[WORK INSTRUCTION 1] Decide whether each statement agrees with the passage on IoT security: (a) it holds that no single entity can solve the security issues by itself; (b) it recommends slowing IoT adoption until security improves; (c) it holds that standard network security practices will be enough for every kind of device. For each, answer yes or no and quote the deciding words.
[WORK INSTRUCTION 2] Retype the stretch of the IoT security passage from "IoT with its" through "sustained and accelerated.".

[DOCUMENT SECTION]
##############################

There also needs to be new kind of innovative solutions to this. We cannot assume the standard practices of network security will suffice across all forms of devices in this emerging world of hyper-connectivity. Already significant work is on in this space. However, no single entity can solve the security issues on its own. Government agencies, academia and global enterprises will need to collaborate and respond rapidly with measured force to build robust security measures and infrastructure.
IoT with its immense potential is clearly here to stay. Security is one of the challenges that needs to be met in an accelerated and focussed way to ensure the potential of IoT is fully realized. The potential benefits far outweigh the security risks and hence while work on security needs to be enhanced the adoption curve for IoT should be sustained and accelerated.

##############################

[RECORDS SHOWN]
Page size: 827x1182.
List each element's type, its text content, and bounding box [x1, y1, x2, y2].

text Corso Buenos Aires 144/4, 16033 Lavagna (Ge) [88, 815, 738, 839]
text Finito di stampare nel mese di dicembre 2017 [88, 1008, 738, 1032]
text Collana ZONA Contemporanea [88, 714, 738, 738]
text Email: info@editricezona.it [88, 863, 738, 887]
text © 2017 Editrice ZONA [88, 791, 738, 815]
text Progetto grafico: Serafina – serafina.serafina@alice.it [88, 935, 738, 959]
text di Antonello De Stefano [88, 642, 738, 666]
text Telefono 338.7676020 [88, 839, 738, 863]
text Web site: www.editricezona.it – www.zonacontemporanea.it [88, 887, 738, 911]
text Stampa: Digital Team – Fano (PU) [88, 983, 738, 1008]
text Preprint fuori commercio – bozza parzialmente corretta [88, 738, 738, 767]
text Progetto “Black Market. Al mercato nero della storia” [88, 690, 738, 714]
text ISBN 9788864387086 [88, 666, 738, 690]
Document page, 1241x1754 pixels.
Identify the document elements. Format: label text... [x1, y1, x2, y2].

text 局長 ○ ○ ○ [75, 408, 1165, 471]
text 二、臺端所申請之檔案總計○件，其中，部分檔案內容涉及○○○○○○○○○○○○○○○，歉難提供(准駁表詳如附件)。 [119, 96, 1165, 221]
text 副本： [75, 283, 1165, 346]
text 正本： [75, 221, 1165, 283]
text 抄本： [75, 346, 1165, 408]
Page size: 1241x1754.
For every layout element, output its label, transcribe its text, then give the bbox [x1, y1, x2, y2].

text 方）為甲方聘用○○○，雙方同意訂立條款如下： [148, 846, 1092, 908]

##############################

[WRITTEN REPLY 1]
(a) Yes: "no single entity can solve the security issues on its own."
(b) No: "the adoption curve for IoT should be sustained and accelerated."
(c) No: "We cannot assume the standard practices of network security will suffice across all forms of devices"

[WRITTEN REPLY 2]
IoT with its immense potential is clearly here to stay. Security is one of the challenges that needs to be met in an accelerated and focussed way to ensure the potential of IoT is fully realized. The potential benefits far outweigh the security risks and hence while work on security needs to be enhanced the adoption curve for IoT should be sustained and accelerated.